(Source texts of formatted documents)
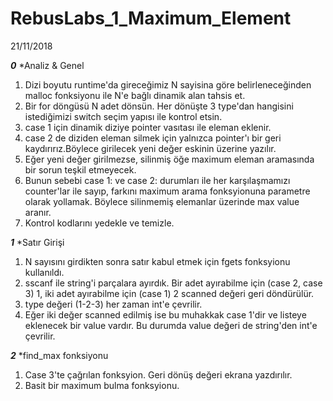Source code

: # RebusLabs_1_Maximum_Element

21/11/2018

***0*** *Analiz & Genel

1. Dizi boyutu runtime'da gireceğimiz N sayisina göre belirleneceğinden malloc fonksiyonu ile N'e bağlı dinamik alan tahsis et. 
2. Bir for döngüsü N adet dönsün. Her dönüşte 3 type'dan hangisini istediğimizi switch seçim yapısı ile kontrol etsin.
3. case 1 için dinamik diziye pointer vasıtası ile eleman eklenir.
4. case 2 de diziden eleman silmek için yalnızca pointer'ı bir geri kaydırırız.Böylece girilecek yeni değer eskinin üzerine           yazılır.
5. Eğer yeni değer girilmezse, silinmiş öğe maximum eleman aramasında bir sorun teşkil etmeyecek.
6. Bunun sebebi case 1: ve case 2: durumları ile her karşılaşmamızı counter'lar ile sayıp, farkını maximum arama fonksyionuna parametre olarak yollamak. Böylece silinmemiş elemanlar üzerinde max value aranır.
7. Kontrol kodlarını yedekle ve temizle.

***1*** *Satır Girişi

1. N sayısını girdikten sonra satır kabul etmek için fgets fonksyionu kullanıldı.
2. sscanf ile string'i parçalara ayırdık. Bir adet ayırabilme için (case 2, case 3) 1, iki adet ayırabilme için (case 1) 2 scanned değeri geri döndürülür.
3. type değeri (1-2-3) her zaman int'e çevrilir.
4. Eğer iki değer scanned edilmiş ise bu muhakkak case 1'dir ve listeye eklenecek bir value vardır. Bu durumda value değeri de string'den int'e çevrilir.

***2*** *find_max fonksiyonu

1. Case 3'te çağrılan fonksyion. Geri dönüş değeri ekrana yazdırılır.
2. Basit bir maximum bulma fonksyionu.

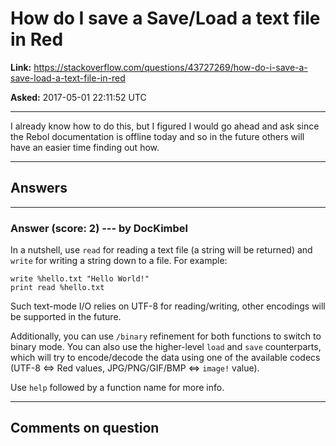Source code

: # How do I save a Save/Load a text file in Red

**Link:**
<https://stackoverflow.com/questions/43727269/how-do-i-save-a-save-load-a-text-file-in-red>

**Asked:** 2017-05-01 22:11:52 UTC

------------------------------------------------------------------------

I already know how to do this, but I figured I would go ahead and ask
since the Rebol documentation is offline today and so in the future
others will have an easier time finding out how.

------------------------------------------------------------------------

## Answers

------------------------------------------------------------------------

### Answer (score: 2) --- by DocKimbel

In a nutshell, use `read` for reading a text file (a string will be
returned) and `write` for writing a string down to a file. For example:

    write %hello.txt "Hello World!"
    print read %hello.txt

Such text-mode I/O relies on UTF-8 for reading/writing, other encodings
will be supported in the future.

Additionally, you can use `/binary` refinement for both functions to
switch to binary mode. You can also use the higher-level `load` and
`save` counterparts, which will try to encode/decode the data using one
of the available codecs (UTF-8 \<=\> Red values, JPG/PNG/GIF/BMP \<=\>
`image!` value).

Use `help` followed by a function name for more info.

------------------------------------------------------------------------

## Comments on question
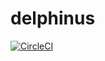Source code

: # delphinus
[![CircleCI](https://circleci.com/gh/ezeeideas/delphinus.svg?style=svg&circle-token=708c37c723aad3483a62127cc3af3bdf28da03a4)](https://circleci.com/gh/ezeeideas/delphinus)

■ YOUR ASSIGNMENT
Whenever "mode" occurs in a line of the entries, copy that line.

■ WRITTEN RESPONSE
Such text-mode I/O relies on UTF-8 for reading/writing, other encodings
switch to binary mode. You can also use the higher-level `load` and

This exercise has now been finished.